Collected data:
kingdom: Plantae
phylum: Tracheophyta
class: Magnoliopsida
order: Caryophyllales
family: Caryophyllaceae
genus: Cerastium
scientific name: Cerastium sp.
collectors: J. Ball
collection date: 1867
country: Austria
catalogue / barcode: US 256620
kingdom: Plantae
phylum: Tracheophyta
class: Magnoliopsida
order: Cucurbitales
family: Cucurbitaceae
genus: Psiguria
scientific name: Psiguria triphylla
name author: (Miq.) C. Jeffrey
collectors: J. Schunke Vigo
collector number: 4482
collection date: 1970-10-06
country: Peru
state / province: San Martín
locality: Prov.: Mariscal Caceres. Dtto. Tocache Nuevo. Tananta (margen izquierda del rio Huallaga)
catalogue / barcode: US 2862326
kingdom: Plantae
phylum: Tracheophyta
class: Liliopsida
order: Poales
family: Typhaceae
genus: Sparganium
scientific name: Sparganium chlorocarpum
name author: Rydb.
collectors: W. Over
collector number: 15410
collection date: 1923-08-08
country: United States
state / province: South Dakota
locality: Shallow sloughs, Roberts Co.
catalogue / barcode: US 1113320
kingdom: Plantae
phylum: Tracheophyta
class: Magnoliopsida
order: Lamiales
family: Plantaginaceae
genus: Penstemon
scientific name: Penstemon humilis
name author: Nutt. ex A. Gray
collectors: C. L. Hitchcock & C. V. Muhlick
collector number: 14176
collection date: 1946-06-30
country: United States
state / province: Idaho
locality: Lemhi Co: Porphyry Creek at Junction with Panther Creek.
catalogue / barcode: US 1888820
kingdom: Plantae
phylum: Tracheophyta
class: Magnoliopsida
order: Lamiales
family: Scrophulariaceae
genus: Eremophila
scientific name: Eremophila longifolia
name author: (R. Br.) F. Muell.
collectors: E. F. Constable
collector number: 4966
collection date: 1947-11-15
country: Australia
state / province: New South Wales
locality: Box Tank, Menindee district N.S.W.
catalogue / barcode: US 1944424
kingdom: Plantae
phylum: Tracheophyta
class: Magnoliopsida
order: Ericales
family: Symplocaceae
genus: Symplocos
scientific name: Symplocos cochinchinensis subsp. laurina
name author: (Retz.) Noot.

THE TASK: Which lines in the rows above contain the string "locality"? Gather each of them.

RESPONSE:
locality: Prov.: Mariscal Caceres. Dtto. Tocache Nuevo. Tananta (margen izquierda del rio Huallaga)
locality: Shallow sloughs, Roberts Co.
locality: Lemhi Co: Porphyry Creek at Junction with Panther Creek.
locality: Box Tank, Menindee district N.S.W.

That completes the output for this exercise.